Top of Data excerpts

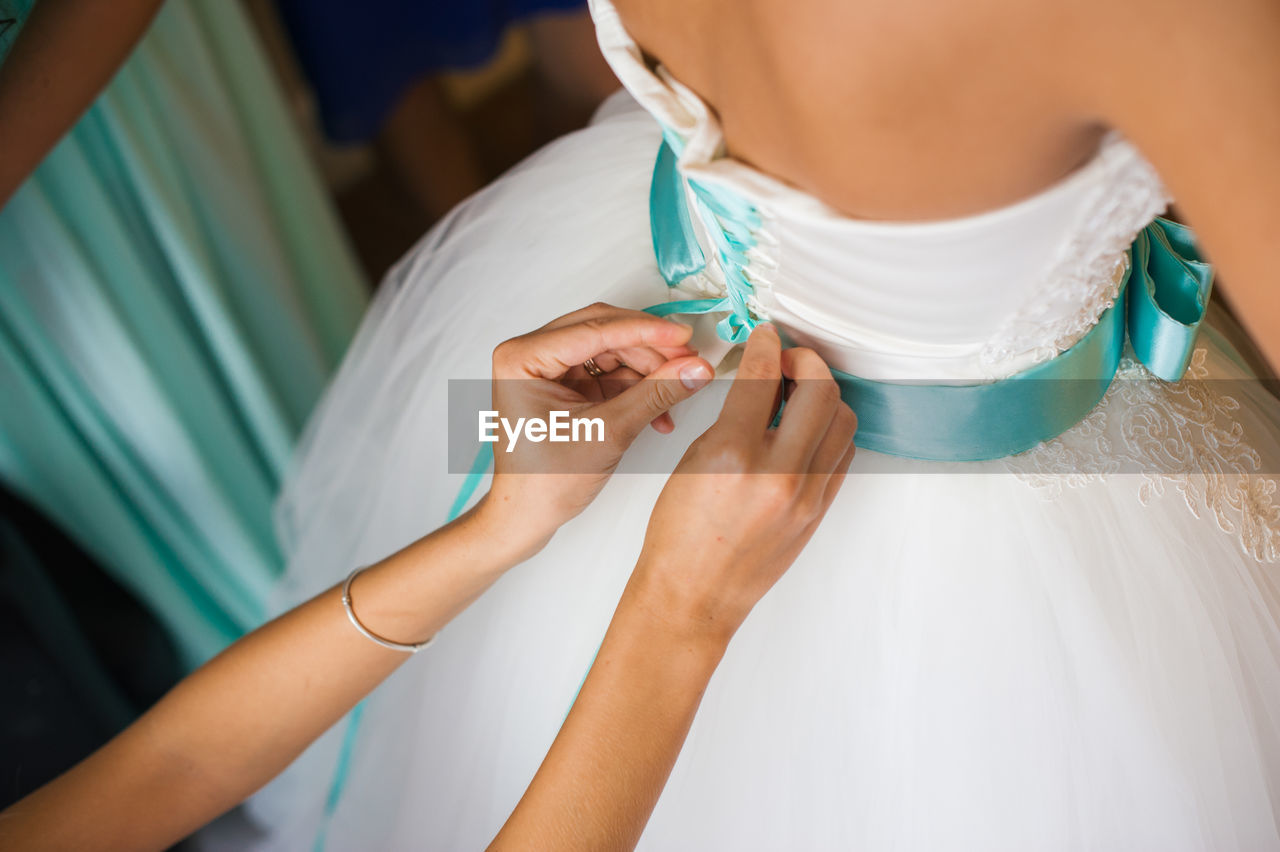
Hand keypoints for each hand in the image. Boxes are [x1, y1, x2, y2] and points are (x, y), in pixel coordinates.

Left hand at [478, 302, 714, 550]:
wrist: (528, 516)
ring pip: (611, 350)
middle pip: (603, 332)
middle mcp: (531, 354)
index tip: (685, 337)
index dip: (646, 331)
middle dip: (649, 349)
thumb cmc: (545, 482)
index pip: (594, 329)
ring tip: (676, 392)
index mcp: (523, 358)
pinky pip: (609, 371)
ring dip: (647, 371)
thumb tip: (697, 368)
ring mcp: (548, 367)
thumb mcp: (608, 433)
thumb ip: (654, 394)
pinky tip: (660, 410)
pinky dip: (636, 387)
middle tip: (689, 362)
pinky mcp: (565, 384)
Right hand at [633, 323, 856, 642]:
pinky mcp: (819, 510)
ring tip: (798, 392)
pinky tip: (805, 426)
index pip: (763, 377)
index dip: (766, 345)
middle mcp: (778, 474)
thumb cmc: (680, 536)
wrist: (694, 594)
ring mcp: (807, 495)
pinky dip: (830, 429)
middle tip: (788, 358)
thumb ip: (733, 417)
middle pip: (821, 390)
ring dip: (825, 394)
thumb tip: (760, 382)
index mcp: (735, 455)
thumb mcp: (694, 461)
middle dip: (807, 361)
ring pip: (843, 420)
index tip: (766, 336)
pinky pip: (842, 453)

Bottom of Data excerpts

* Task instructions:
Repeat, without changes, every line from the one that contains "pinky pip: (609, 371)" through the final line of the data.

* Answer box:
pinky pip: (609, 371)
ring dip: (647, 371)
thumb tip: (697, 368)
ring mcp: (548, 367)
thumb mcp: (608, 433)
thumb ip: (654, 394)
pinky tip: (660, 410)
pinky dip: (636, 387)
middle tip: (689, 362)
pinky mcp: (565, 384)
Right hand at [633, 323, 856, 642]:
pinky mcp: (819, 510)
ring tip: (798, 392)
pinky tip: (805, 426)
index pip: (763, 377)
index dip: (766, 345)
middle mcp: (778, 474)
thumb cmc: (680, 536)
wrist: (694, 594)
ring mcp: (807, 495)
pinky dip: (830, 429)
middle tip: (788, 358)
thumb ip: (733, 417)
middle pip: (821, 390)
ring dip: (825, 394)
thumb tip: (760, 382)
index mcp: (735, 455)
thumb mcp: (694, 461)
middle dip: (807, 361)
ring pip: (843, 420)
index tip: (766, 336)
pinky pip: (842, 453)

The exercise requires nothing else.